Cheguei a casa e o cheiro a desinfetante pairava no ar.
A minha sogra, a Dona Elvira, estava na sala de estar a limpar o pó dos móveis com uma fúria controlada.
Ela não olhou para mim quando entrei.
"Finalmente decidiste voltar," disse ela, a voz cortante como vidro.
"Esta também é a minha casa," respondi, fechando a porta atrás de mim.
"Por enquanto," retorquiu ela, batendo com o pano numa pequena mesa de centro. "O Pedro disse-me que perdeste o juízo. Querer o divórcio numa altura destas. Não tens vergonha?"
Fui direta para o quarto. Eu só queria tirar as roupas molhadas e deitar-me.
Ela seguiu-me, implacável.
"Estou a falar contigo, Sofia. Não me vires as costas."
Parei à porta do quarto, a mão na maçaneta.
"Não há nada para falar, Elvira. A decisão está tomada."
"Decisão? Tu não decides nada aqui! Foste tu que não conseguiste dar ao Pedro um filho saudável. Foi o teu corpo que falhou. E agora queres abandoná-lo? Depois de todo o sofrimento que lhe causaste?"
As palavras dela eram pedras atiradas contra mim.
Senti uma onda de cansaço tão profunda que quase me fez vergar.
"O Leo não era um objeto defeituoso, Elvira. Ele era uma pessoa.

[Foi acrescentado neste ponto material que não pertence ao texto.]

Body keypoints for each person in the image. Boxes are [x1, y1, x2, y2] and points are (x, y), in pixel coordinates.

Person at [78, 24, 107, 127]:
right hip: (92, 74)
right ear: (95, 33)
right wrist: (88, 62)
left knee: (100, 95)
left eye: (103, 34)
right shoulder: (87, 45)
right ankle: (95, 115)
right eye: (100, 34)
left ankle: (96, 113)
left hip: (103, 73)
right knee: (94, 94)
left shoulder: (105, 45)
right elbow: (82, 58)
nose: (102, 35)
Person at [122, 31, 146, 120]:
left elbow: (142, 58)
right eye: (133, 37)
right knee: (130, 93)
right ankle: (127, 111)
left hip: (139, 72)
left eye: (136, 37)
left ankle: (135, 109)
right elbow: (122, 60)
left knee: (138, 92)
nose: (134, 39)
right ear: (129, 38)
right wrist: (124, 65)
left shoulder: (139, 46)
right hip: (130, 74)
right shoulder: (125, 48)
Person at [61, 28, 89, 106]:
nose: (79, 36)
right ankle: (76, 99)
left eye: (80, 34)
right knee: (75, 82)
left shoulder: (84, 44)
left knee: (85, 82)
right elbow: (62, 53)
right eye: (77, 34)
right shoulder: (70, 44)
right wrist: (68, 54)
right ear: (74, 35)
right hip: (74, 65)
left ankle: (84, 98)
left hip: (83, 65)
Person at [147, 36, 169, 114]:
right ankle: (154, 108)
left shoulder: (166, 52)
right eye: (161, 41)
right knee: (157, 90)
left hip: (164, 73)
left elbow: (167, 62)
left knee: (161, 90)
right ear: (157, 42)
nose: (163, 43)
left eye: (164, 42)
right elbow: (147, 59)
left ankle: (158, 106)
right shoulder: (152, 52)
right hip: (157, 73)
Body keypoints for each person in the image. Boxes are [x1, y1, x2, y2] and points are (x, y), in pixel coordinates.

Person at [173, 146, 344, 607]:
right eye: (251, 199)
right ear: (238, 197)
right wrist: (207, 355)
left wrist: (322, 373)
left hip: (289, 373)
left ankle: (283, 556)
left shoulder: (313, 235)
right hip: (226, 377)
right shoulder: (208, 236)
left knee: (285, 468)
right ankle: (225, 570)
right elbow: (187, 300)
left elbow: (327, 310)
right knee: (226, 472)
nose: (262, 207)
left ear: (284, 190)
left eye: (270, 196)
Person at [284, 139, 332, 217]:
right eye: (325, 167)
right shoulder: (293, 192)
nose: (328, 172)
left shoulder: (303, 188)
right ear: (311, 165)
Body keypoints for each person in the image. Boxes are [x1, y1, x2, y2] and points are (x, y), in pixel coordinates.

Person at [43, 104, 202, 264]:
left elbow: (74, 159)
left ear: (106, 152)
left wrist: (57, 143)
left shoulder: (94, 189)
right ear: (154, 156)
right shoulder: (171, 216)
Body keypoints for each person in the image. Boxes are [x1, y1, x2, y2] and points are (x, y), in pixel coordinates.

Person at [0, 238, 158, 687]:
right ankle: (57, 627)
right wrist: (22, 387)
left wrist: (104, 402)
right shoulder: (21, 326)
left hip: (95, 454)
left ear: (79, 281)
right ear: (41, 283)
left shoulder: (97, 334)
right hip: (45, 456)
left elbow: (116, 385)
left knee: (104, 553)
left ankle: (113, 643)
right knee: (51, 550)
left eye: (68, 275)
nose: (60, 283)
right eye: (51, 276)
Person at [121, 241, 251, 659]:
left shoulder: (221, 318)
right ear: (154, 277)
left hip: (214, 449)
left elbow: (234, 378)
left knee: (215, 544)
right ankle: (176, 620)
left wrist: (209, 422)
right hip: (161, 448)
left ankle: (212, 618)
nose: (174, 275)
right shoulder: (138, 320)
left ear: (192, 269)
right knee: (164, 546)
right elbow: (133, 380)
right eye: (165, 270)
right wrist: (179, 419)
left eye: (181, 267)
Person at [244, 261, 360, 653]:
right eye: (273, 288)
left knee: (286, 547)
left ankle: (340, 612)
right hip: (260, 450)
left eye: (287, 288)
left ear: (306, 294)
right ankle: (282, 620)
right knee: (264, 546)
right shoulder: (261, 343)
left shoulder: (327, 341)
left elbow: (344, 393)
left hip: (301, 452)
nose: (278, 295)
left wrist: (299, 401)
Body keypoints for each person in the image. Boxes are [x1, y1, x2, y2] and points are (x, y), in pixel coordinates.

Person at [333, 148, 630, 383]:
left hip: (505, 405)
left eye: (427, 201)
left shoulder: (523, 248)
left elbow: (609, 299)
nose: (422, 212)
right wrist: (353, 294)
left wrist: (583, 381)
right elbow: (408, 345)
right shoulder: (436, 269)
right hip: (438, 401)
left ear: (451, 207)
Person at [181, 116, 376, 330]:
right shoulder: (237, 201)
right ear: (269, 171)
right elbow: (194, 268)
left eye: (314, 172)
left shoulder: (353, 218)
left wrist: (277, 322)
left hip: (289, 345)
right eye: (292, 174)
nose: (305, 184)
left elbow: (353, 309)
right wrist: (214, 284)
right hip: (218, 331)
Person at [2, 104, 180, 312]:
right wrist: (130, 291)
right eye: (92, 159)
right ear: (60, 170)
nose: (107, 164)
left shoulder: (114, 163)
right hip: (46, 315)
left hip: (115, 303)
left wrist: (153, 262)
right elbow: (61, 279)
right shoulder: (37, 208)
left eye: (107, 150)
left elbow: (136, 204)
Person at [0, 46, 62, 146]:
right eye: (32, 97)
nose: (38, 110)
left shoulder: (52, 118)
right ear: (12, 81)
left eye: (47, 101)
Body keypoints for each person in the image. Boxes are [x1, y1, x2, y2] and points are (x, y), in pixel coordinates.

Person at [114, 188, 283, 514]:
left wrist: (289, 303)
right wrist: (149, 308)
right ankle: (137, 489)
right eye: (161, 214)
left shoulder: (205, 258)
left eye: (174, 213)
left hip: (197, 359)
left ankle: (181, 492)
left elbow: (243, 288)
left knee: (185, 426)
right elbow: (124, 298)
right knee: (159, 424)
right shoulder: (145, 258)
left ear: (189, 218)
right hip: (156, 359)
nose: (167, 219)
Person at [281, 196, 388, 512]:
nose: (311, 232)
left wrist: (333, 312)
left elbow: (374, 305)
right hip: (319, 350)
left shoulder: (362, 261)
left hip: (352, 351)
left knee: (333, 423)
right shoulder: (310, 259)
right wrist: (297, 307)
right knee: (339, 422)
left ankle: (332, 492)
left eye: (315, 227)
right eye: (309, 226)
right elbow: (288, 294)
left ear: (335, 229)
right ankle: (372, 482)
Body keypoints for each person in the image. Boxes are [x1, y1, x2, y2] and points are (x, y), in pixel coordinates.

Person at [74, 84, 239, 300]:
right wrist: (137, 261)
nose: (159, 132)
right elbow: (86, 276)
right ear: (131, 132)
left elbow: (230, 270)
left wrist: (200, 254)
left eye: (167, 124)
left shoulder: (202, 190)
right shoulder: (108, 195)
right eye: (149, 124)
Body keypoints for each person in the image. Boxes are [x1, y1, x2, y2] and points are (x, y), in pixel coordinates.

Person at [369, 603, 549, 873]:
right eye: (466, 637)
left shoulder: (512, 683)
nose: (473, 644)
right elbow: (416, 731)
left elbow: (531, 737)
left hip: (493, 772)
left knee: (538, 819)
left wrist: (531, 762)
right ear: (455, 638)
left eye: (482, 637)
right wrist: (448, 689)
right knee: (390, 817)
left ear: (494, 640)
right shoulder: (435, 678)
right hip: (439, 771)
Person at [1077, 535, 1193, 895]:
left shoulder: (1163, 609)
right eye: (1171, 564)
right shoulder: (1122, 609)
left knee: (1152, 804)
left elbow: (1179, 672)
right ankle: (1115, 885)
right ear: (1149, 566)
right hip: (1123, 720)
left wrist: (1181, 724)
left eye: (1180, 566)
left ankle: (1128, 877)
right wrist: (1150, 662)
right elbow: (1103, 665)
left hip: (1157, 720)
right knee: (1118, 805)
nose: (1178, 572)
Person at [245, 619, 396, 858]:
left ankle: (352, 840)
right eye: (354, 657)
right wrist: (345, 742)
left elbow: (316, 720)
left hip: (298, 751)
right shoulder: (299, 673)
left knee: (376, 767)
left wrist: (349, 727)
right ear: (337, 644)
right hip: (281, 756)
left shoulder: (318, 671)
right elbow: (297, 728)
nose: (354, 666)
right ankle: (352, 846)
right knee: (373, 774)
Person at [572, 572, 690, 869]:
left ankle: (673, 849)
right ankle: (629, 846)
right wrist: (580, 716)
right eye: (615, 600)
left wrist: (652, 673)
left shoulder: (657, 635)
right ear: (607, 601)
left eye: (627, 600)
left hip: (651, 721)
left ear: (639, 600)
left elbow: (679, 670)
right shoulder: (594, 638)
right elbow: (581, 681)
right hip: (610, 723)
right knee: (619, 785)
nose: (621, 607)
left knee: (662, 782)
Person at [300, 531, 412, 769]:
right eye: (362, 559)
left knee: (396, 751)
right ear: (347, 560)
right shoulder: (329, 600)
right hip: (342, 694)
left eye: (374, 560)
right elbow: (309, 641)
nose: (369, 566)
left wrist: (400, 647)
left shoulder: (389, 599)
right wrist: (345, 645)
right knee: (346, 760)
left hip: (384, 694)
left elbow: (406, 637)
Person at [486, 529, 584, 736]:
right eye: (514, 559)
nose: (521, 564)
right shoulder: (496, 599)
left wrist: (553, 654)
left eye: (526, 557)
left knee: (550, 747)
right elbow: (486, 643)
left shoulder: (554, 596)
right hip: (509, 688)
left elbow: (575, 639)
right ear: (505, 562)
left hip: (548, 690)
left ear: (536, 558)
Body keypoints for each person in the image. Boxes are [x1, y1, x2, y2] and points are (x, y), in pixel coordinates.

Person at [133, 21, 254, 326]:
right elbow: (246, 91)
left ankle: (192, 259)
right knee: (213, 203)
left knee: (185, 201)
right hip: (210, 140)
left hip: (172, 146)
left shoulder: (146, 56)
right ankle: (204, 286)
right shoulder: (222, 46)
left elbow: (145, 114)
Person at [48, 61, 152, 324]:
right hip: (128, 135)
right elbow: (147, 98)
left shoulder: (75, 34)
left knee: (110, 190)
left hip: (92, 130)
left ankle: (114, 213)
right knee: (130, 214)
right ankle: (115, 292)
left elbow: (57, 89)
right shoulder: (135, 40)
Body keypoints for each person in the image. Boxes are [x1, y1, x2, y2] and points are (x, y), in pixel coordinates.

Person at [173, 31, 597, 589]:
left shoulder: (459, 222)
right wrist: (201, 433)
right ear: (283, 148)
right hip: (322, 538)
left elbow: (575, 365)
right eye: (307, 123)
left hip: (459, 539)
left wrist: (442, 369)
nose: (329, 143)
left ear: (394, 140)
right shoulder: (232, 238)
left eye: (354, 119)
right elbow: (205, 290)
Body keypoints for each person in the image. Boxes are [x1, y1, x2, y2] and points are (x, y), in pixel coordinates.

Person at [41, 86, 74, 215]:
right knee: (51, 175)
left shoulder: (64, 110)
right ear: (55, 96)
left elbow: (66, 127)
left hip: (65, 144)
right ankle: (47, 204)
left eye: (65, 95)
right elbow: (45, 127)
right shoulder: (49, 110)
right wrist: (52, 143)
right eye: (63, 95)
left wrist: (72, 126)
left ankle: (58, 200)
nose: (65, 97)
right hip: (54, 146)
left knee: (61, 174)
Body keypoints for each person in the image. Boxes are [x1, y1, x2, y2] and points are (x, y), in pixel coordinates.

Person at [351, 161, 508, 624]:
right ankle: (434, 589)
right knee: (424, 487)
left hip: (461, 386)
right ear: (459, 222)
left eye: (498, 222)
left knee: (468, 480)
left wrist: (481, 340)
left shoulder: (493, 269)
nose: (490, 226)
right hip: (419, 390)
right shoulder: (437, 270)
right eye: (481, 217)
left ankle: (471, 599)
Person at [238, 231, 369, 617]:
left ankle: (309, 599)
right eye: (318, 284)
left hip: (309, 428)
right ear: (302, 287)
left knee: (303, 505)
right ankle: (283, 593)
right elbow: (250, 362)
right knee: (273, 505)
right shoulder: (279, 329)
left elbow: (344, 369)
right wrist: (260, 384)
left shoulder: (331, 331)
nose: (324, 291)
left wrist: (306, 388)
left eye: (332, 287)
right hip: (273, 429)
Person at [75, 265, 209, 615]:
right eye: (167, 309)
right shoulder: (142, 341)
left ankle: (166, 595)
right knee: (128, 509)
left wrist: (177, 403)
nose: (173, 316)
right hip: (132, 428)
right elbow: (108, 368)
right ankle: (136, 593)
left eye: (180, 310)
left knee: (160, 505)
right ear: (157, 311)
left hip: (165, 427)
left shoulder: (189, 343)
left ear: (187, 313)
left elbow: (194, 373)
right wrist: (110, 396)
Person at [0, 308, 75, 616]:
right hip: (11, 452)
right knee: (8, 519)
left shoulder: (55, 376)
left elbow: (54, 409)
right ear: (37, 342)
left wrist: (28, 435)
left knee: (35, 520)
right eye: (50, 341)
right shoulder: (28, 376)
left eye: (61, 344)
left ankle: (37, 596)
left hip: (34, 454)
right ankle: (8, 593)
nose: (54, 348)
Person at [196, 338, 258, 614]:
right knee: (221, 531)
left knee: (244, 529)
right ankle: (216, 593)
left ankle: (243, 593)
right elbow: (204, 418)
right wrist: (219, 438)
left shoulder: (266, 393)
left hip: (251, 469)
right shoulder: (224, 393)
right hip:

Ele era o meu filho."
"E neto meu! Achas que eu não sofri? Mas eu sei qual é o meu lugar. Eu apoio o meu filho. Tu, pelo contrário, só pensas em ti mesma."
Abri a porta do quarto e entrei.
O berço do Leo ainda estava no canto.
Vazio.
A Elvira entrou atrás de mim, a sua presença a encher o pequeno espaço.
"Vais deitar tudo fora? Anos de casamento? Só porque estás triste? Todas as mulheres perdem filhos. Supera."
"Sai do meu quarto," disse eu, a voz a tremer pela primeira vez.
"Este quarto pertence ao meu filho. Esta casa pertence ao meu filho. Tu não tens nada. És uma convidada que ficou tempo demais."
Ela aproximou-se do berço.
"Se tivesses sido uma mãe melhor, talvez ele ainda estivesse aqui."
Nesse momento, algo dentro de mim quebrou.
Virei-me para ela, e a raiva, fria e pura, substituiu o cansaço.
"Uma mãe melhor? Eu passei todas as noites no hospital. Eu segurei a mão dele enquanto ele vomitava por causa da quimioterapia. Eu li-lhe histórias até ele adormecer, mesmo quando ele mal conseguia manter os olhos abertos. Onde estava o teu filho perfeito, Elvira? Onde é que ele estava?"
Ela recuou um passo, surpreendida pela minha explosão.
"Ele estava a trabalhar! Para pagar tudo isto!"
"Ele estava com a secretária dele! Eu ouvi as chamadas! Eu vi as reservas de hotel! Enquanto o nosso filho morria, ele estava noutra cama!"
O silêncio caiu sobre o quarto, pesado e sufocante.
O rosto da Elvira ficou pálido.
Ela abriu a boca para falar, mas não saíram palavras.
"Agora," disse eu, a minha voz baixa e perigosa. "Sai. Daqui."
Ela olhou para mim, depois para o berço, e finalmente saiu do quarto, fechando a porta suavemente atrás de si.
Fiquei sozinha com o silêncio e o berço vazio.
Fui até à cómoda e abri a primeira gaveta.
As pequenas roupas do Leo estavam lá, dobradas na perfeição.
Peguei num pequeno macacão azul, o tecido macio contra a minha pele.
O cheiro dele ainda estava lá.
Sentei-me no chão, abracei a pequena peça de roupa e, pela primeira vez desde o funeral, chorei.
Chorei pela perda, pela raiva, pela traição.
Chorei porque estava completamente sozinha.